The converter must be able to effectively shut down and avoid thermal runaway or permanent damage in the event of a surge condition or electrical failure.

Applications that require current sensing have traditionally used a series shunt resistor between the source of the switching device and the system ground. This traditional current-sensing method is undesirable as it requires a physically large sensing resistor (RCS(trad)) that dissipates significant power, adding unwanted heat to the system and reducing the overall efficiency.

In addition, with this sensing method, the source of the device is separated from the system ground. Thus, it’s difficult to connect the thermal pad to a large ground plane, which is desirable for better thermal dissipation. 

With the new family of GaN FETs, TI said it offers the industry’s most accurate integrated current sensing. All three members of the series include built-in current sensing that continuously outputs a real-time replica of the positive-going drain to the source device current.

This feature replaces traditional shunt resistors without tradeoffs or inaccuracies, improves system efficiency and thermal performance, and reduces associated power losses by as much as 94% when compared to traditional current-sensing circuits used with discrete GaN and silicon FETs (Fig. 2).

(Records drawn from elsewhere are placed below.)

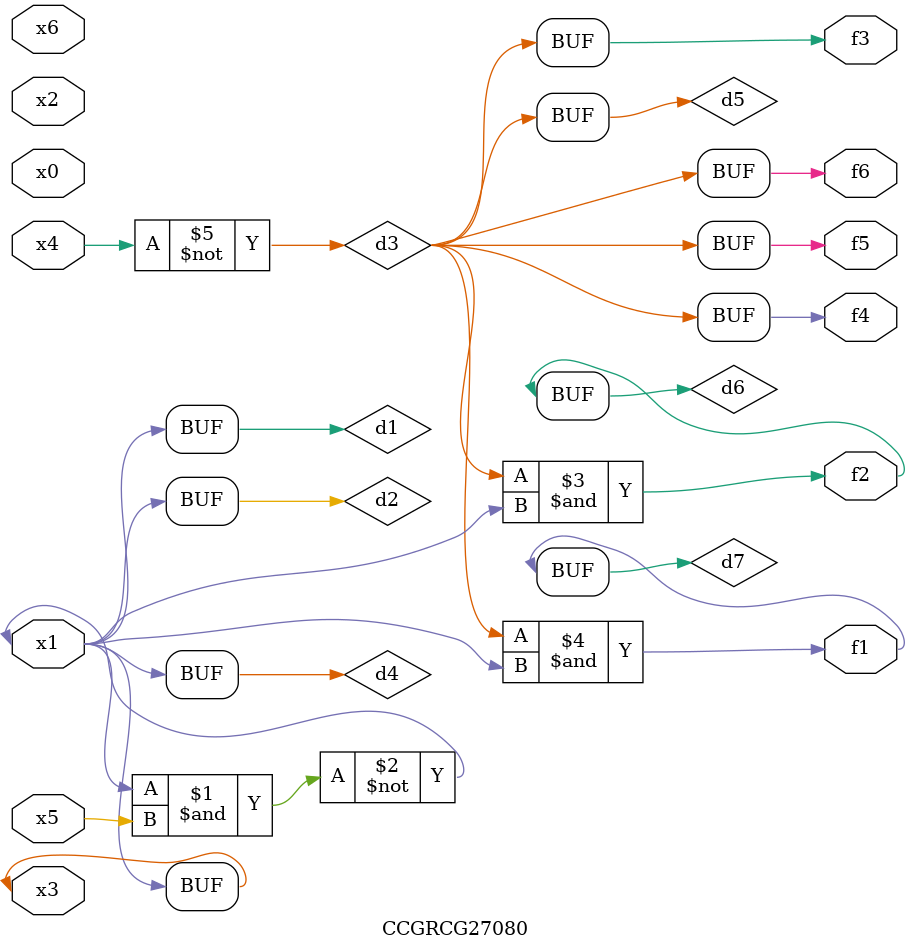
<source format=v>
module CCGRCG27080(
	input x0, x1, x2, x3, x4, x5, x6,
	output f1, f2, f3, f4, f5, f6
);

	wire d1, d2, d3, d4, d5, d6, d7;

	buf (d1, x1, x3);
	nand (d2, x1, x5);
	not (d3, x4);
	buf (d4, d1, d2);
	buf (d5, d3);
	and (d6, d3, d4);
	and (d7, d3, d4);
	assign f1 = d7;
	assign f2 = d6;
	assign f3 = d5;
	assign f4 = d5;
	assign f5 = d5;
	assign f6 = d5;
endmodule

</source>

The parts support converter light-load efficiency requirements and burst-mode operation with low quiescent currents and fast startup times. Protection features include undervoltage lockout (UVLO), cycle-by-cycle current limit, and overtemperature protection.

GAN FETs Promote Smaller, Lighter Solutions

The challenge in designing modern consumer USB Type-C mobile chargers, PC power supplies, and TV power supplies is shrinking solution size while maintaining or increasing the power level. 

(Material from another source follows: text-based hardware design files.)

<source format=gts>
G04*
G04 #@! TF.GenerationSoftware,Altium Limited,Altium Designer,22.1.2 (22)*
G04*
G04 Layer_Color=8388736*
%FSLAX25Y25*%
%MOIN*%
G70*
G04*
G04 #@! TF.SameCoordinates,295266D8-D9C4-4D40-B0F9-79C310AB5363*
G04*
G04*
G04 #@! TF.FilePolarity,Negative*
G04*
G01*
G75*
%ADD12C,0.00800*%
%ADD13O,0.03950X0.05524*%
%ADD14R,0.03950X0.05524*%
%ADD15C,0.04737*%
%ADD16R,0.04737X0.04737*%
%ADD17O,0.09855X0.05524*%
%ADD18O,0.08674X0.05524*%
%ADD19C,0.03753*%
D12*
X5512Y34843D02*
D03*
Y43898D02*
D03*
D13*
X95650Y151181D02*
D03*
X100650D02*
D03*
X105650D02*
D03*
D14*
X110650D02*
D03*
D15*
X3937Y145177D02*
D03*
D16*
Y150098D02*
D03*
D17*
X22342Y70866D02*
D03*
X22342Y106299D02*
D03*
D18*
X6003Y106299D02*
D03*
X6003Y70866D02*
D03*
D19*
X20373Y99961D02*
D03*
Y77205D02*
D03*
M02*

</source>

TI’s low-power GaN devices help address this problem in a wide variety of the most popular topologies while simultaneously offering thermal and integration benefits. With the new TI family, engineers can develop AC-DC solutions that are half the size and achieve >95% system efficiency, simplifying thermal design.

As GaN-based power-supply designs continue to become more prevalent due to their efficiency and size benefits, the integration and feature set provided by TI’s GaN solutions enable system improvements such as reduced BOM count and board area along with better thermal management. 

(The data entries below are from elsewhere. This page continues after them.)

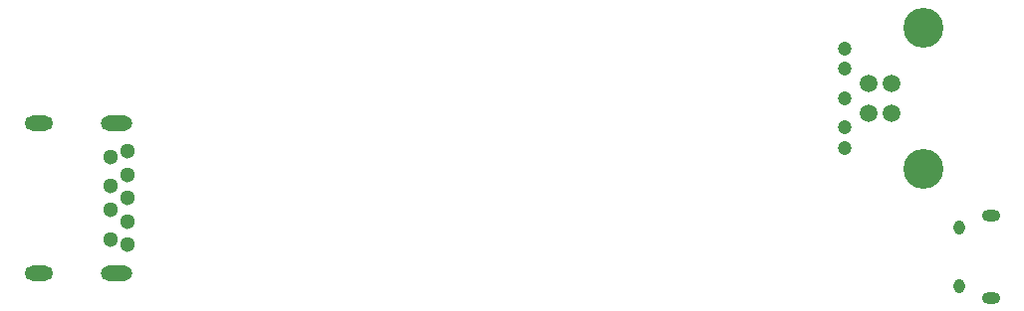
<source format=gbr>
%TF.GenerationSoftware,KiCad,Pcbnew,7.0.8*%
%TF.CreationDate,2024-05-30T14:18:46+02:00*%
%TF.ProjectId,usb_c_cable_tester,7573625f-635f-4636-9162-6c655f746573,2.2*%
%TF.SameCoordinates,Original*%
%TF.FileFunction,Paste,Bot*%
%TF.FilePolarity,Positive*%
%FSLAX46Y46*%
G04 Gerber Fmt 4.6, Leading zero omitted, Abs format (unit mm)*
G04 Created by KiCad (PCBNEW 7.0.8) date 2024-05-30 14:18:46*
%MOMM*%
%LPD*%
G01*
G04 APERTURE LIST*
%ADD10O,1.550000X1.000000*%
%ADD11O,0.950000X1.250000*%
%ADD12C,1.500000*%
%ADD13C,1.200000*%
%ADD14C,3.400000*%
%ADD15C,1.300000*%
%ADD16O,2.700000X1.300000*%
%ADD17O,2.400000X1.300000*%
G04 APERTURE END LIST*
D10*
%TO.C,J3*%
X140850000Y-100500000D03*
D11*
X138150000Y-99500000D03*
X138150000Y-94500000D03*
D10*
X140850000Y-93500000D03*
%TD*%
D12*
%TO.C,J4*%
X130435000Y-82250000D03*
X130435000Y-84750000D03*
X132445000Y-84750000D03*
X132445000Y-82250000D03*
D13*
X128445000Y-87750000D03*
X128445000Y-86000000D03*
X128445000Y-83500000D03*
X128445000Y-81000000D03*
X128445000Y-79250000D03*
D14*
X135145000Y-89520000D03*
X135145000Y-77480000D03*
%TD*%
D15*
%TO.C,J6*%
X66000000Y-88500000D03*
X66000000Y-91000000D03*
X66000000Y-93000000D03*
X66000000Y-95500000D03*
X67500000Y-96000000D03*
X67500000Y-94000000D03*
X67500000Y-92000000D03*
X67500000Y-90000000D03*
X67500000Y-88000000D03*
D16*
X66500000Y-85600000D03*
D17*
X59900000Y-85600000D03*
D16*
X66500000Y-98400000D03*
D17*
X59900000Y-98400000D03*
%TD*%
M02*

</source>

With the expansion of TI’s portfolio, designers can bring the power-density benefits of low-power GaN technology to more applications that consumers use every day, such as mobile-phone and laptop adapters, TV power-supply units, and USB wall outlets. 

Conclusion

The crucial question is, if given a choice, would engineers trade the traditional silicon-based FET power circuits for the superior efficiency, minimized form factors, and heightened power density of GaN circuits? This article has presented the case that it would be in the affirmative.

Production quantities of the LMG3622 and LMG3626 and pre-production quantities of the LMG3624 are available for purchase now.